### Task to complete
Scan the lines below; pull out those with "light".

### Available data
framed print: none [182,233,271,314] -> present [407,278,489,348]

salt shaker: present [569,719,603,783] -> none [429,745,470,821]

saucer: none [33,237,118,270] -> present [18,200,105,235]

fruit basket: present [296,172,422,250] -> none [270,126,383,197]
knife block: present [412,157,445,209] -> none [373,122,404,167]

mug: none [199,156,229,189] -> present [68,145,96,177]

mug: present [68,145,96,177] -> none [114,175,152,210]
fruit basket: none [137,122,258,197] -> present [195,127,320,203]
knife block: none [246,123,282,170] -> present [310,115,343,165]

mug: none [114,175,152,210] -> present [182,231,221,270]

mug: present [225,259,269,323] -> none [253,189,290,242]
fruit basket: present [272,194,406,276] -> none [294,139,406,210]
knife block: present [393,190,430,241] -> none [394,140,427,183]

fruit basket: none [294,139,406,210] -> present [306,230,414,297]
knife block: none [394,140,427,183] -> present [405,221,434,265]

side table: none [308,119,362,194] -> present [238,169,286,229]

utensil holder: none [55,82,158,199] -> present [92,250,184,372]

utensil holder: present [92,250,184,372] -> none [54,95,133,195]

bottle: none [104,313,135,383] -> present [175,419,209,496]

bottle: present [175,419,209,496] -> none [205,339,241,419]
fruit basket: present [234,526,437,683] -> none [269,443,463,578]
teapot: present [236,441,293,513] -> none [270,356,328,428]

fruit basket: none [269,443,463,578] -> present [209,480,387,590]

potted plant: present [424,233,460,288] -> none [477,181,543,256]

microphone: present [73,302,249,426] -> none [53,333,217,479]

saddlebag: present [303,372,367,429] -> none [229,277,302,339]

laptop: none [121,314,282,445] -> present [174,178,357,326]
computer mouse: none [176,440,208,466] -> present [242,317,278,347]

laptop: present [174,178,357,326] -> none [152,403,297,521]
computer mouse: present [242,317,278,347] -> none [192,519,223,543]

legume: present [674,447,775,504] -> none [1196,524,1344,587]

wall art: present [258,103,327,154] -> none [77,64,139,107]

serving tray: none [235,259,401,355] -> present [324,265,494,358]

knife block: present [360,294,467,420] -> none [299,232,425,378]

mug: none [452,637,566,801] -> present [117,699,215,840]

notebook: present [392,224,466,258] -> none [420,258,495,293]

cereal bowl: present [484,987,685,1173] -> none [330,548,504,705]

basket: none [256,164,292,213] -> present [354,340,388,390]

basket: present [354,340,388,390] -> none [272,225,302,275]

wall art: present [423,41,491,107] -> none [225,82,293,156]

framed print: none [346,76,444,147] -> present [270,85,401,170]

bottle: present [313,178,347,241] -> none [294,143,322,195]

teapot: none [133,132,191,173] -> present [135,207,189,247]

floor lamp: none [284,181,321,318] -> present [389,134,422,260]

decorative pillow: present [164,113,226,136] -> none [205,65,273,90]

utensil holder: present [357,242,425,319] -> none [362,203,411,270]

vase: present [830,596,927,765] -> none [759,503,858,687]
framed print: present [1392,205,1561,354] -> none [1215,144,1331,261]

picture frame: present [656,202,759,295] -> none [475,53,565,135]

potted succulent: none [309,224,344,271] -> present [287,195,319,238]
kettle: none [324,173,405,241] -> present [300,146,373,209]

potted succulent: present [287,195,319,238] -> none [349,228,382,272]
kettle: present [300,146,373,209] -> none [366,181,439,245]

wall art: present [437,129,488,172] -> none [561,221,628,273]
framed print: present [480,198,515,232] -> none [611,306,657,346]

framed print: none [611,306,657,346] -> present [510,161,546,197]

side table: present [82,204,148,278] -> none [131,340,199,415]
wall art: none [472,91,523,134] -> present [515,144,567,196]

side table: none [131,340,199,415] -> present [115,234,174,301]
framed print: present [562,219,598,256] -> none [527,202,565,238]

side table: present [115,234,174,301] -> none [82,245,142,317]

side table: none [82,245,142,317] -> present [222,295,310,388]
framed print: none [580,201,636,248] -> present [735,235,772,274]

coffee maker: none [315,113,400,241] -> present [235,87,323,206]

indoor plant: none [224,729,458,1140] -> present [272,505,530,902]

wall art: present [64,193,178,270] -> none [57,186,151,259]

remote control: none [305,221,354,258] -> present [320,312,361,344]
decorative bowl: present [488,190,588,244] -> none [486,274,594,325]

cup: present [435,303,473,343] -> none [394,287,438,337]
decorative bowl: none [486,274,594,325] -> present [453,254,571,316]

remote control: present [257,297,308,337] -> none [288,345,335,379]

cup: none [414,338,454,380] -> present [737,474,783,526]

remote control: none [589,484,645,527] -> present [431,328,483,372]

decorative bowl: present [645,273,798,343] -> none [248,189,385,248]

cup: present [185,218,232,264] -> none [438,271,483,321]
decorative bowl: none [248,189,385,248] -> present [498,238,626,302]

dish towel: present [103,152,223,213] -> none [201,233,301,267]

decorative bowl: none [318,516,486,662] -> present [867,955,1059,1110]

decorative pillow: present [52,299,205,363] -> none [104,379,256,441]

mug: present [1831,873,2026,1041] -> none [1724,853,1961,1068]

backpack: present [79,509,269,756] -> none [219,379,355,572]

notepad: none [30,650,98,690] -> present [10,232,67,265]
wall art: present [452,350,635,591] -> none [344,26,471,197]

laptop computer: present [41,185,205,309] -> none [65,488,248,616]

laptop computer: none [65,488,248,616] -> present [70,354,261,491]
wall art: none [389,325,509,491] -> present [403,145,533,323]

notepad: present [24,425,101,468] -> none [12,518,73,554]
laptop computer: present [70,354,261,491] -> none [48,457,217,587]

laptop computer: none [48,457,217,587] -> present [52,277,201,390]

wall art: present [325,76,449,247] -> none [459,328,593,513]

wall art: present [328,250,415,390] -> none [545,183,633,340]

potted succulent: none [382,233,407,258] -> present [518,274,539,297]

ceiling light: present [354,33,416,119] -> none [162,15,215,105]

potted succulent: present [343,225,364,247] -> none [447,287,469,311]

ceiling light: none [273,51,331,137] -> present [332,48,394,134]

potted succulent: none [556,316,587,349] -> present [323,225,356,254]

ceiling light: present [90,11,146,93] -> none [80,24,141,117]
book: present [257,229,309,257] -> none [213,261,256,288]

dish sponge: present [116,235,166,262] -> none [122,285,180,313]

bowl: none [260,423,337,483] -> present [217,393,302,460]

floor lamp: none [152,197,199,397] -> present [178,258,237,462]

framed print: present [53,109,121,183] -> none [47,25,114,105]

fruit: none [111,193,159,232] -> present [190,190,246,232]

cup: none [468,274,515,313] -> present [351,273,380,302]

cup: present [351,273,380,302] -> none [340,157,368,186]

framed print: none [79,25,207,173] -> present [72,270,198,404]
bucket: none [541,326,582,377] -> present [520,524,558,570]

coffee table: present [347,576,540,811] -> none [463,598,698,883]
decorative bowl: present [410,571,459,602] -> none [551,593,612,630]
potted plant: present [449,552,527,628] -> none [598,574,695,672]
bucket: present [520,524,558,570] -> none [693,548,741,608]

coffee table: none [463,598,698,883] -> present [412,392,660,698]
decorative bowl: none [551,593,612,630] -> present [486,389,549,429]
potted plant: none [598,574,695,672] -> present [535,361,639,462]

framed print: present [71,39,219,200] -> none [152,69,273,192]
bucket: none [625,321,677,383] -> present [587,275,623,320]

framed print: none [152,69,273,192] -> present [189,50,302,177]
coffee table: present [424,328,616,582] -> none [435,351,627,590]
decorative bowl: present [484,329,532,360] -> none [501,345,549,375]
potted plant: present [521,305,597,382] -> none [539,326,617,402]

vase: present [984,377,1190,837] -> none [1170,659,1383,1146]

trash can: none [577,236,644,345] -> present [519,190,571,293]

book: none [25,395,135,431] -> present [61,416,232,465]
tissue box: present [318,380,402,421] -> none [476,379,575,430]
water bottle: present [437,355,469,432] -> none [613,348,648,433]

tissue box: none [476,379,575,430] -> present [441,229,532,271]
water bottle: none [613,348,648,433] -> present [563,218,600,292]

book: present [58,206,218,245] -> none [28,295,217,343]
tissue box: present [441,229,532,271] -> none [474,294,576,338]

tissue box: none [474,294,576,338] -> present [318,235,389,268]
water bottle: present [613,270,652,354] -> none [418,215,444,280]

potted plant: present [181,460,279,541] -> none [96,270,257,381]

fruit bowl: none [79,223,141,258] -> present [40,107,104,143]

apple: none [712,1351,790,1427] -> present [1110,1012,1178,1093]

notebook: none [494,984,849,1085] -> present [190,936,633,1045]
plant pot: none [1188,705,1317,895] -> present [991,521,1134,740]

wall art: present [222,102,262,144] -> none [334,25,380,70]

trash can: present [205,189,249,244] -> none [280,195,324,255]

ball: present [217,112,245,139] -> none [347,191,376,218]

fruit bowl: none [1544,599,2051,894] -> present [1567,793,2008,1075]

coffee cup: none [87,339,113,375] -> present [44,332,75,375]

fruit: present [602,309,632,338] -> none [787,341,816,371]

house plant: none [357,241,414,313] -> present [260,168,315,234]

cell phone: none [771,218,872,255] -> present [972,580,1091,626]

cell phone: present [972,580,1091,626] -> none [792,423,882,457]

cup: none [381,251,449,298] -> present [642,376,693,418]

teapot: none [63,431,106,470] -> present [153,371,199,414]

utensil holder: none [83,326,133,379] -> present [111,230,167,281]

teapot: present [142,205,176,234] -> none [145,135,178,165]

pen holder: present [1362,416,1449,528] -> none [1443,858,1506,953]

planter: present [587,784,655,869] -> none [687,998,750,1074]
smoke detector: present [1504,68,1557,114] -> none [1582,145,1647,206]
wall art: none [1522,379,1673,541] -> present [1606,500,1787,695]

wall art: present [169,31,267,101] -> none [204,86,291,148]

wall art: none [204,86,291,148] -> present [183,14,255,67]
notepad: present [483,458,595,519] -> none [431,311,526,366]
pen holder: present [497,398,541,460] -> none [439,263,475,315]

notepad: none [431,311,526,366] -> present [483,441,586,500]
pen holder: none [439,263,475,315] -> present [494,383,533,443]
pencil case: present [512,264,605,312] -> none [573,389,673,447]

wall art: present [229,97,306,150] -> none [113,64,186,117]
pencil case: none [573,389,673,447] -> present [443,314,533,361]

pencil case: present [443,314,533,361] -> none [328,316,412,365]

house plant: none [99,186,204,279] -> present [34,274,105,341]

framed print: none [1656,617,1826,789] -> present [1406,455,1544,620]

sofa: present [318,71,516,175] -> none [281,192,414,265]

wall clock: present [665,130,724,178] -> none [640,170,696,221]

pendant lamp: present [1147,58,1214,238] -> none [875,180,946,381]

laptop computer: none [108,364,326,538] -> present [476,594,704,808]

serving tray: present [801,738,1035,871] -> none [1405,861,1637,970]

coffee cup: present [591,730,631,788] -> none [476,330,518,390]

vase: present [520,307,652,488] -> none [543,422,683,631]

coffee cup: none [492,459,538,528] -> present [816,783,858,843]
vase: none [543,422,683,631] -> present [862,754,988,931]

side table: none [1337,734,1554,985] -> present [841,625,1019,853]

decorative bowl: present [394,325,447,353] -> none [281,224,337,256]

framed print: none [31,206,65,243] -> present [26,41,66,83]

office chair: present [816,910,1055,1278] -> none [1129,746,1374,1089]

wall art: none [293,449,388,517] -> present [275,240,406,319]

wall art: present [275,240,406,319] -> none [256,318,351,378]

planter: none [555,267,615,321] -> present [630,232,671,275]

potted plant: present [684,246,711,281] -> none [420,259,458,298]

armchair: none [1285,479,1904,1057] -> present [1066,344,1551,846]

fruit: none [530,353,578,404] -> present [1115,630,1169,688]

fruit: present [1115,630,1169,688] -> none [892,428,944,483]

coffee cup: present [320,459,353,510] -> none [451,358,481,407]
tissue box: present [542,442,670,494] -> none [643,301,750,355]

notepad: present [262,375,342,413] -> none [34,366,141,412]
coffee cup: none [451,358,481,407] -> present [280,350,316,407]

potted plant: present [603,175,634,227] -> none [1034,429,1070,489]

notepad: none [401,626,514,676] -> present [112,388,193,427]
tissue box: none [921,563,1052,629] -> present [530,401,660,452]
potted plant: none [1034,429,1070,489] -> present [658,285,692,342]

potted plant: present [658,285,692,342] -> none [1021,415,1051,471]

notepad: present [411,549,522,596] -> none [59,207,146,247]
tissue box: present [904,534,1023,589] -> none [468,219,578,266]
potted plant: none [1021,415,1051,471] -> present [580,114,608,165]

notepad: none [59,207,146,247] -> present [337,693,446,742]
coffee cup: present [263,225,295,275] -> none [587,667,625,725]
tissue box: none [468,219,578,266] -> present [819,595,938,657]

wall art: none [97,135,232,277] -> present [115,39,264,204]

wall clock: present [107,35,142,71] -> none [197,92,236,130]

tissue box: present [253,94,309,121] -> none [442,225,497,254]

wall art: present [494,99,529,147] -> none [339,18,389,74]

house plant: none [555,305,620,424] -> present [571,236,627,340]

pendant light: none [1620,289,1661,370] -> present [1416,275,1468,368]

### Written response
ceiling light: present [354,33,416,119] -> none [162,15,215,105]
ceiling light: none [273,51,331,137] -> present [332,48,394,134]
ceiling light: present [90,11,146,93] -> none [80,24,141,117]
pendant light: none [1620,289,1661,370] -> present [1416,275,1468,368]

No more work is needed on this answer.